### Problem to work on
Find every line in the items below that contains the word "własną", and copy each of those lines in full.

### Data supplied
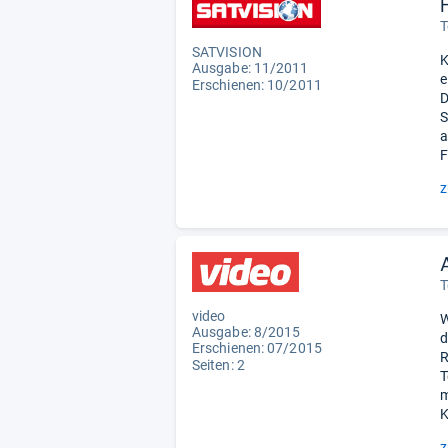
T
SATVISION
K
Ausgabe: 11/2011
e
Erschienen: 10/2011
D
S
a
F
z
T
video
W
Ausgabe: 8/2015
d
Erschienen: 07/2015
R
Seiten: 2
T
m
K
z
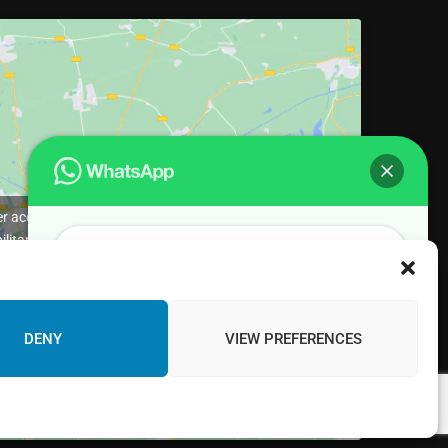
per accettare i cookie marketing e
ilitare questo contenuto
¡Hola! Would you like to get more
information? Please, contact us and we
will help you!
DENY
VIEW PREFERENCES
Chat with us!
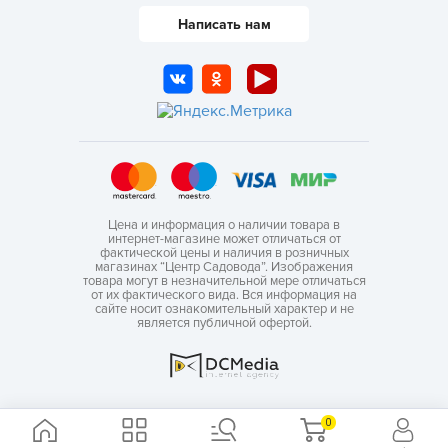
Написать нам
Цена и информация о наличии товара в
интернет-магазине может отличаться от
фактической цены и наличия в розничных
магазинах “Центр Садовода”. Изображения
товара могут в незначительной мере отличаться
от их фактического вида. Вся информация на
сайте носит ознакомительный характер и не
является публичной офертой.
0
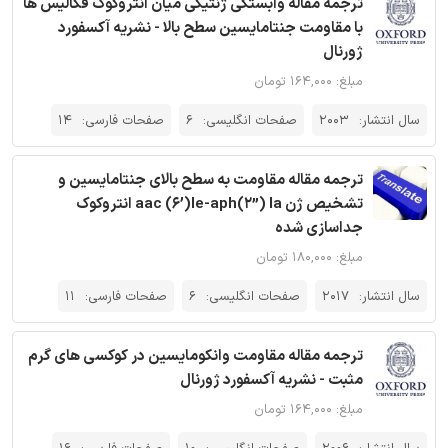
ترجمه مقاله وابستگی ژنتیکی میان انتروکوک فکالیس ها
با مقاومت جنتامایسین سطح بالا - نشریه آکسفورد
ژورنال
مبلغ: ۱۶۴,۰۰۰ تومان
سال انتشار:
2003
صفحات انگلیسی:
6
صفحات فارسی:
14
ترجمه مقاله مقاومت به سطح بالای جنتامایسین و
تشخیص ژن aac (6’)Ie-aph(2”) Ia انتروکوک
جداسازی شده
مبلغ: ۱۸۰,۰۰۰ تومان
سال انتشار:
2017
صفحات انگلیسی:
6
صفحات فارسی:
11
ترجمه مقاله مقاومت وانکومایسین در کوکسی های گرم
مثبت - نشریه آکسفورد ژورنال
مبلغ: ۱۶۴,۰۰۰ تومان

==

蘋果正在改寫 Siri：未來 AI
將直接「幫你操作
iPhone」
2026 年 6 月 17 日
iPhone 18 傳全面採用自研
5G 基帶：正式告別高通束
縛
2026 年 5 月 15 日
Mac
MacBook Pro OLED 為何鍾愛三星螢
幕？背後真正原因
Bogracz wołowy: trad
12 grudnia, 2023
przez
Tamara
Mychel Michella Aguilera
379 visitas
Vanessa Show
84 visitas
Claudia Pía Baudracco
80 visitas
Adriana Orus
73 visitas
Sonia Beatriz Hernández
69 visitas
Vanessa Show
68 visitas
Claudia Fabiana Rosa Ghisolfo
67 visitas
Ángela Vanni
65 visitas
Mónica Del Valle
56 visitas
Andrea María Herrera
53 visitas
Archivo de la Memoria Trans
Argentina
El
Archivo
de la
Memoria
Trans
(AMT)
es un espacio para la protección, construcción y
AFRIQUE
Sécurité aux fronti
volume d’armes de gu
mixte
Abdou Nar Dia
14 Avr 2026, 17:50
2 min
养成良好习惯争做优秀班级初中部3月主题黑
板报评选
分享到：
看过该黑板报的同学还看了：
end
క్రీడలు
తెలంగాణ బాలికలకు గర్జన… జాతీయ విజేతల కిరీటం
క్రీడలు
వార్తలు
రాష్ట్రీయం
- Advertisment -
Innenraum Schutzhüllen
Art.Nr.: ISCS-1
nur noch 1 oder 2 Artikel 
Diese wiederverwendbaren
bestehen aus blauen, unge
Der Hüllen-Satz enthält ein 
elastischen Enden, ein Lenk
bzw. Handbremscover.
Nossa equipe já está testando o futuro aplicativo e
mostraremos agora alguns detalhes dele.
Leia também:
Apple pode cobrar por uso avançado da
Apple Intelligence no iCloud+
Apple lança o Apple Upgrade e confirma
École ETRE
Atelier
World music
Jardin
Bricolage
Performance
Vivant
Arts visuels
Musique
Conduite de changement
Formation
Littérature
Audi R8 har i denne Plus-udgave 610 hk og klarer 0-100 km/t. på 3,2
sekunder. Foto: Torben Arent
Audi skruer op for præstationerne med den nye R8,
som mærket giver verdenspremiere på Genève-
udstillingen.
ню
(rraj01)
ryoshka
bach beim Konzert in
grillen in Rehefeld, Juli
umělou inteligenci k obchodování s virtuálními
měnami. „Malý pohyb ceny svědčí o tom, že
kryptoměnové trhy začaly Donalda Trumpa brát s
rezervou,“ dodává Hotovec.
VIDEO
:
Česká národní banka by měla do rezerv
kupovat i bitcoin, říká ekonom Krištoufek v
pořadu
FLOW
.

...

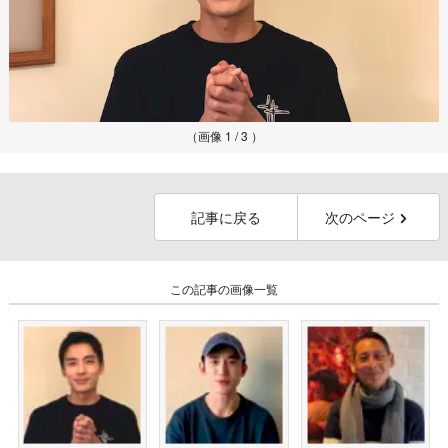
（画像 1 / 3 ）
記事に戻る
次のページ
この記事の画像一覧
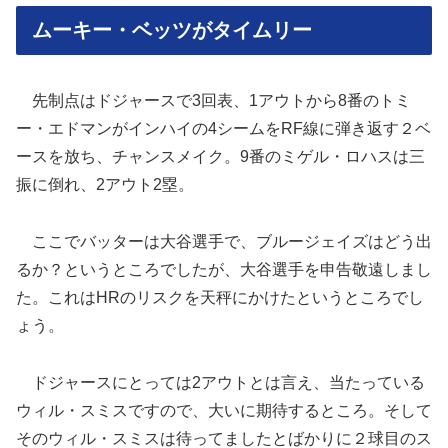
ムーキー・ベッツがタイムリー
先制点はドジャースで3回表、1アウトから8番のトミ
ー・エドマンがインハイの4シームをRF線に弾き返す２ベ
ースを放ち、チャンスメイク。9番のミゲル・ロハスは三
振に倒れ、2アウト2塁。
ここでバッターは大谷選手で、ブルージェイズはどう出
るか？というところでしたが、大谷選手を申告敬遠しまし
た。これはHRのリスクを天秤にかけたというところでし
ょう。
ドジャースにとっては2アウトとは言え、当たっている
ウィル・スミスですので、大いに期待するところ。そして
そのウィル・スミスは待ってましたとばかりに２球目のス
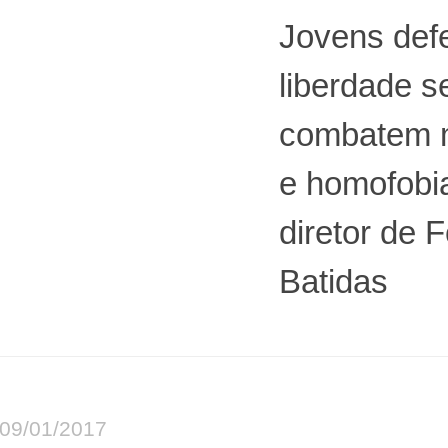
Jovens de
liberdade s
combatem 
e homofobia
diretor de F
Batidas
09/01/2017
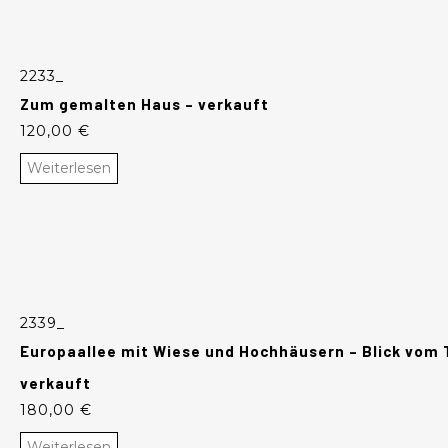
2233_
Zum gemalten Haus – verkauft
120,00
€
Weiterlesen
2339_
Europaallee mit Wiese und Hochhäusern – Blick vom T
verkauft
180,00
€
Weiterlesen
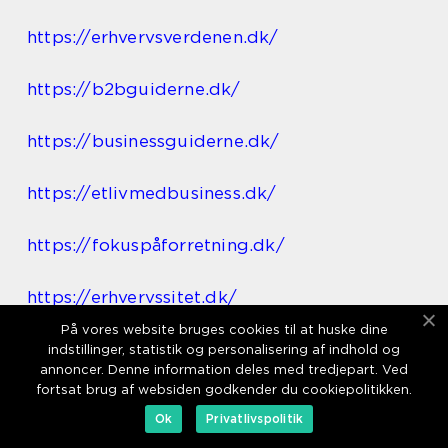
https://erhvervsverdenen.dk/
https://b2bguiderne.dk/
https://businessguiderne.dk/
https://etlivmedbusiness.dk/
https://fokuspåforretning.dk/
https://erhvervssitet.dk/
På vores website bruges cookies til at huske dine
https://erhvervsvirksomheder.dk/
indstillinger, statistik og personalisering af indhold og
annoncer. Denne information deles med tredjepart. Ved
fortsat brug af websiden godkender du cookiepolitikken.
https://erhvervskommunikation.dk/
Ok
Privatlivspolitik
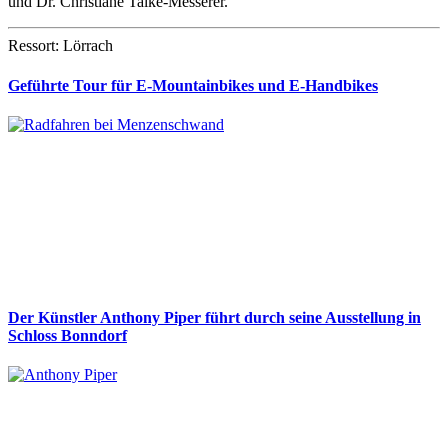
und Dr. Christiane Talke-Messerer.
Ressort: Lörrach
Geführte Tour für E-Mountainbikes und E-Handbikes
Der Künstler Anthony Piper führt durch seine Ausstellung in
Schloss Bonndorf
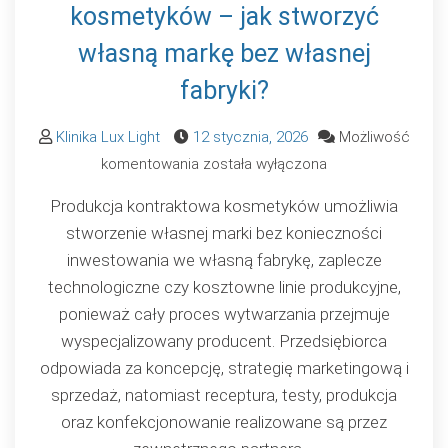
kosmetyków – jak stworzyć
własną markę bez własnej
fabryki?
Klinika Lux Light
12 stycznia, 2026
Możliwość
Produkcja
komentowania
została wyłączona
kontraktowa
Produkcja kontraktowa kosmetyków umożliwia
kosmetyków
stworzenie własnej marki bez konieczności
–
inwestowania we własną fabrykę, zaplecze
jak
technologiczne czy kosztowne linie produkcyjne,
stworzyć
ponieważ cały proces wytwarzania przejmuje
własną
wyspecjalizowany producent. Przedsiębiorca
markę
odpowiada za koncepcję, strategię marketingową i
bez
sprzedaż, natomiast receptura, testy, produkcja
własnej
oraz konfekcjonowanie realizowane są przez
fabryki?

### Output of the task
własną markę bez własnej
inwestowania we własną fabrykę, zaplecze
własną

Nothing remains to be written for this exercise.